[Prompt]
Can you repeat the rows below word for word, from the line with "state / province: New South Wales" to the line with "elevation (m): 3800", including both of those lines?

════

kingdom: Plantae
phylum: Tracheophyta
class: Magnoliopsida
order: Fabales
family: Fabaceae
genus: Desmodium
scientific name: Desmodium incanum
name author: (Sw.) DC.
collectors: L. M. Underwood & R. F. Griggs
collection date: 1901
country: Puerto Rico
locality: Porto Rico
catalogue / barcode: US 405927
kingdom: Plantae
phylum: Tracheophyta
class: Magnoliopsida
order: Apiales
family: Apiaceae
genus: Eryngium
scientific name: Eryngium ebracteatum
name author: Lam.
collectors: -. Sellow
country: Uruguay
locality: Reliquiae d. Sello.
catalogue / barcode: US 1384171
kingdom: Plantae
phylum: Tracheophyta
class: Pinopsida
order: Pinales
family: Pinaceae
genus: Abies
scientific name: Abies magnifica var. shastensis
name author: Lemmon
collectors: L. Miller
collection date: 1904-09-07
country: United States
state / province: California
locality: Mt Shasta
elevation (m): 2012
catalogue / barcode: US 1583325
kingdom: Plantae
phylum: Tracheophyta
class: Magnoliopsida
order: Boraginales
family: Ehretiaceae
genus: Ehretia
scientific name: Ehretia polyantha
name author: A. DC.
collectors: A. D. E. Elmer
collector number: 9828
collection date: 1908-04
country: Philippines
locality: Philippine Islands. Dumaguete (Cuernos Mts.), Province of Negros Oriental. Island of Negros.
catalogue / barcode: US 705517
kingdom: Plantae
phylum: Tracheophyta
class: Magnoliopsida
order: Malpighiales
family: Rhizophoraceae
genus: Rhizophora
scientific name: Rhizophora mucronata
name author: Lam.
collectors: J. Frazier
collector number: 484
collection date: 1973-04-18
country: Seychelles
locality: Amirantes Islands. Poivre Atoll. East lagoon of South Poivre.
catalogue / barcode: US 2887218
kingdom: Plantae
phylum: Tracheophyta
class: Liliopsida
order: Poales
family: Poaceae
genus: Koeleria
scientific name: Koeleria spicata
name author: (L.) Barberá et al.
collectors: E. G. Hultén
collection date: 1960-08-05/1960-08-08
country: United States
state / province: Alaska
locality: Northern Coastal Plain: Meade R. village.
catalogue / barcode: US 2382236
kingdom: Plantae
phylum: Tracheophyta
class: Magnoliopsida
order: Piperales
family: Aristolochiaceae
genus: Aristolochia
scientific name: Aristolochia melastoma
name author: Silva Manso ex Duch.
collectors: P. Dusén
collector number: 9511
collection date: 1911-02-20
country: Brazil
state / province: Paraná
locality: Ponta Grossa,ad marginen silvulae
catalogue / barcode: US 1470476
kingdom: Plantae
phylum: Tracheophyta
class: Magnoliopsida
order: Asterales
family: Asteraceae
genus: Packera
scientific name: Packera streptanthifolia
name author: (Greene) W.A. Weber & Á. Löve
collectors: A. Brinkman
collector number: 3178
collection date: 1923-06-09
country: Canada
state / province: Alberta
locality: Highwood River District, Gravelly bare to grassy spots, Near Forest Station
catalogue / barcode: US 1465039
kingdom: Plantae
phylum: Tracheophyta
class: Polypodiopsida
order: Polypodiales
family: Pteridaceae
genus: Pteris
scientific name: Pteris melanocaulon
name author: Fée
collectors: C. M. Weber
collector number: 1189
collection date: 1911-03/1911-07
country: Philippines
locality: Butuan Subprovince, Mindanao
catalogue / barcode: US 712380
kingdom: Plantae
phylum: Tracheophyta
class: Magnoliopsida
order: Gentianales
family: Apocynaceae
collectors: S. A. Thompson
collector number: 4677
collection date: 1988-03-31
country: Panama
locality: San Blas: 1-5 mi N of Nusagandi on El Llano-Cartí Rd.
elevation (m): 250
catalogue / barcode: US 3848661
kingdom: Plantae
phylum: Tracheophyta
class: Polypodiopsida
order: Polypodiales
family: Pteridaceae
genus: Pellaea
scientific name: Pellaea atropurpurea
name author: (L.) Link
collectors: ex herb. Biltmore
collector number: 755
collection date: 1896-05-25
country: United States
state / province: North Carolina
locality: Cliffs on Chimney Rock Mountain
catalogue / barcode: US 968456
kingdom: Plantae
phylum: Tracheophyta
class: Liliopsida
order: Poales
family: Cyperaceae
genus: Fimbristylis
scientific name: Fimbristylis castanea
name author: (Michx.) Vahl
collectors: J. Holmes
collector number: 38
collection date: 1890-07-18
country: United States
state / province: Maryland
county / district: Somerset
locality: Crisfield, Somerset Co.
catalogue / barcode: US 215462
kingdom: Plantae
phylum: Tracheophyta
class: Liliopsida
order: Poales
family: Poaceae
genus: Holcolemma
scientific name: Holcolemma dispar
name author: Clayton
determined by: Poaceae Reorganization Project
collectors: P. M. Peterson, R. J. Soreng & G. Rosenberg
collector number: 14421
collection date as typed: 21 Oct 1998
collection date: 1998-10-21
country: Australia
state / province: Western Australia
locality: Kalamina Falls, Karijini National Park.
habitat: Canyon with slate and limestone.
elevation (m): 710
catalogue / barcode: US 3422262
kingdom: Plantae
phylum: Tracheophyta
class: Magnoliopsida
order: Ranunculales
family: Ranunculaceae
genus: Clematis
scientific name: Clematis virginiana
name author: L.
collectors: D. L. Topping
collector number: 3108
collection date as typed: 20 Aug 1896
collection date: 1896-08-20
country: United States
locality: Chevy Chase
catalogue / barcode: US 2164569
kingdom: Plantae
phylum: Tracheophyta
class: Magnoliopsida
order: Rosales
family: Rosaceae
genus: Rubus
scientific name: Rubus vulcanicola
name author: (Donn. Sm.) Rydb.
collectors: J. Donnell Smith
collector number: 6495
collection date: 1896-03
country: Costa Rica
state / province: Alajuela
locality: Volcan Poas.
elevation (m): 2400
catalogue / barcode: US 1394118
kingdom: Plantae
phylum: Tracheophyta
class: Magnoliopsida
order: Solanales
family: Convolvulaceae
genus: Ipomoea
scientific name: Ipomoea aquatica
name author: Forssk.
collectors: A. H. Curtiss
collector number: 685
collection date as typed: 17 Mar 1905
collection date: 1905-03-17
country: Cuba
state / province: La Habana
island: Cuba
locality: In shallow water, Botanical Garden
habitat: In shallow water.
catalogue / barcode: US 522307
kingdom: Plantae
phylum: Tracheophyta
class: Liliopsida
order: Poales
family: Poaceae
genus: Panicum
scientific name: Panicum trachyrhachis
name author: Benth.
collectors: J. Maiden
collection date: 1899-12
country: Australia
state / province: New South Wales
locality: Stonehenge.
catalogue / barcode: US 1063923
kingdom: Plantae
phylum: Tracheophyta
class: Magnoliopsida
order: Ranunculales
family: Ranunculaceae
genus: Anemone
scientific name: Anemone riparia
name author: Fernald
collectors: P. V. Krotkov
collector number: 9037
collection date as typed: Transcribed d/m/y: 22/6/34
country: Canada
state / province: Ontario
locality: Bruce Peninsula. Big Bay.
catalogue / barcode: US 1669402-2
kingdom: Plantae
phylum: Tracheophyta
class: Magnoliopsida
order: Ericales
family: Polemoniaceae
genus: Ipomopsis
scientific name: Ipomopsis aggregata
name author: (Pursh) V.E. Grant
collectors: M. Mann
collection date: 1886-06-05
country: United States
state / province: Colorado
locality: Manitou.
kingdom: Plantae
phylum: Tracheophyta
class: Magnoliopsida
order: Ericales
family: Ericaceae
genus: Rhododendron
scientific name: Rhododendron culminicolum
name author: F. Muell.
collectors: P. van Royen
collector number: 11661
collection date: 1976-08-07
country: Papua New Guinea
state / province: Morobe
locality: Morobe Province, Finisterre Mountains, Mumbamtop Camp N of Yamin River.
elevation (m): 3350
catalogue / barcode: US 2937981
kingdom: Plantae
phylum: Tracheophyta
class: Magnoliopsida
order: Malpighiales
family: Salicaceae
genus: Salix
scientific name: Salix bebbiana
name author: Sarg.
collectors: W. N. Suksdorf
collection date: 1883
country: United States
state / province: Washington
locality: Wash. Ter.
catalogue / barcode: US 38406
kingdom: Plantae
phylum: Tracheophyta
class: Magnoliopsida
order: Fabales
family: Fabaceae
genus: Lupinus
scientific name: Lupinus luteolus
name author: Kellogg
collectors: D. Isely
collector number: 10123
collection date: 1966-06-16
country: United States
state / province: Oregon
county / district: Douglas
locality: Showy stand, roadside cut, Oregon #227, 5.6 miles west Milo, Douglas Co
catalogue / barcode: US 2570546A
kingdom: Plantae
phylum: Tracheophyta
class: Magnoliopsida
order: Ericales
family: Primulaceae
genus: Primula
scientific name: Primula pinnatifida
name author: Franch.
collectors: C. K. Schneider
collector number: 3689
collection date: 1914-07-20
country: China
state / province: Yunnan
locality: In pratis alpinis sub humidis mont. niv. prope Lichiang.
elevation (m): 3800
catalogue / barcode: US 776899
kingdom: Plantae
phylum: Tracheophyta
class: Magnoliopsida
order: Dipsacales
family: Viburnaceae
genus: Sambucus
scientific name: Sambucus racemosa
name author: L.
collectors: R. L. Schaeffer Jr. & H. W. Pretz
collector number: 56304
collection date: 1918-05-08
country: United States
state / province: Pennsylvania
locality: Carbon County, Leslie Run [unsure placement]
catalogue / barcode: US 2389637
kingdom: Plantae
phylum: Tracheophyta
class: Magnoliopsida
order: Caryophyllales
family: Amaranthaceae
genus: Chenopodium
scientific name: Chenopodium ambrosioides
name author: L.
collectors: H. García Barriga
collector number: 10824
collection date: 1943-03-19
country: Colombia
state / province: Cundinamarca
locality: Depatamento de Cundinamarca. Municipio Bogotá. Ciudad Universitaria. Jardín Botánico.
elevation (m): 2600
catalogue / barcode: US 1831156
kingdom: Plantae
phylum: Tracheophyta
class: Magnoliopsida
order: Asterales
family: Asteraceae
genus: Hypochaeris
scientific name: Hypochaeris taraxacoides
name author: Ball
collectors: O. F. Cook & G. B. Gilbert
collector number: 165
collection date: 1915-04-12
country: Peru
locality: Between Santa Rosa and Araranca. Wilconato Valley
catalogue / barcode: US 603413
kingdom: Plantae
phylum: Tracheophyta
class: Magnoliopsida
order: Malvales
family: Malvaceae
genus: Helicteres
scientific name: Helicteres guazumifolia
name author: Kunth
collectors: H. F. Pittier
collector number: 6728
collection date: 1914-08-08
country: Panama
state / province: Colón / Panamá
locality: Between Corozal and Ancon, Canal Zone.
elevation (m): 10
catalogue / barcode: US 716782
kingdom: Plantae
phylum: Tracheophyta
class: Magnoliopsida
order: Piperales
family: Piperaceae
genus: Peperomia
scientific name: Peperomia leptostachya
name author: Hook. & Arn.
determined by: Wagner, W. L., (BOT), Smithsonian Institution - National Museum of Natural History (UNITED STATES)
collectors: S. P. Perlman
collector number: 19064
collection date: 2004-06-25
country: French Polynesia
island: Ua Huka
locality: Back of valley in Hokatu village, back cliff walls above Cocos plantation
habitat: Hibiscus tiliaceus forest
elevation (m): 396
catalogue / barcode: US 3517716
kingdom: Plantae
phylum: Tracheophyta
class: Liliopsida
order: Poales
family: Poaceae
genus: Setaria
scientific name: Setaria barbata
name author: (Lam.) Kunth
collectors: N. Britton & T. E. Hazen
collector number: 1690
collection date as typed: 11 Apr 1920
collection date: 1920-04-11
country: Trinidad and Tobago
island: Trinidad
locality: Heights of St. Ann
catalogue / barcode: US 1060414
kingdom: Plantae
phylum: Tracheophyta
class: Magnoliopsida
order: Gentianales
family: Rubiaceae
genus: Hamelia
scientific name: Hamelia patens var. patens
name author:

════

[Answer in full]
state / province: New South Wales
locality: Stonehenge.
catalogue / barcode: US 1063923
kingdom: Plantae
phylum: Tracheophyta
class: Magnoliopsida
order: Ranunculales
family: Ranunculaceae
genus: Anemone
scientific name: Anemone riparia
name author: Fernald
collectors: P. V. Krotkov
collector number: 9037
collection date as typed: Transcribed d/m/y: 22/6/34
country: Canada
state / province: Ontario
locality: Bruce Peninsula. Big Bay.
catalogue / barcode: US 1669402-2
kingdom: Plantae
phylum: Tracheophyta
class: Magnoliopsida
order: Ericales
family: Polemoniaceae
genus: Ipomopsis
scientific name: Ipomopsis aggregata
name author: (Pursh) V.E. Grant
collectors: M. Mann
collection date: 1886-06-05
country: United States
state / province: Colorado
locality: Manitou.
kingdom: Plantae
phylum: Tracheophyta
class: Magnoliopsida
order: Ericales
family: Ericaceae
genus: Rhododendron
scientific name: Rhododendron culminicolum
name author: F. Muell.
collectors: P. van Royen
collector number: 11661
collection date: 1976-08-07
country: Papua New Guinea
state / province: Morobe
locality: Morobe Province, Finisterre Mountains, Mumbamtop Camp N of Yamin River.
elevation (m): 3350
catalogue / barcode: US 2937981
kingdom: Plantae
phylum: Tracheophyta
class: Magnoliopsida
order: Malpighiales
family: Salicaceae
genus: Salix
scientific name: Salix bebbiana
name author: Sarg.
collectors: W. N. Suksdorf
collection date: 1883
country: United States
state / province: Washington
locality: Wash. Ter.
catalogue / barcode: US 38406
kingdom: Plantae
phylum: Tracheophyta
class: Magnoliopsida
order: Fabales
family: Fabaceae
genus: Lupinus
scientific name: Lupinus luteolus
name author: Kellogg
collectors: D. Isely
collector number: 10123
collection date: 1966-06-16
country: United States
state / province: Oregon
county / district: Douglas
locality: Showy stand, roadside cut, Oregon #227, 5.6 miles west Milo, Douglas Co
catalogue / barcode: US 2570546A
kingdom: Plantae
phylum: Tracheophyta
class: Magnoliopsida
order: Ericales
family: Primulaceae
genus: Primula
scientific name: Primula pinnatifida
name author: Franch.
collectors: C. K. Schneider
collector number: 3689
collection date: 1914-07-20
country: China
state / province: Yunnan
locality: In pratis alpinis sub humidis mont. niv. prope Lichiang.
elevation (m): 3800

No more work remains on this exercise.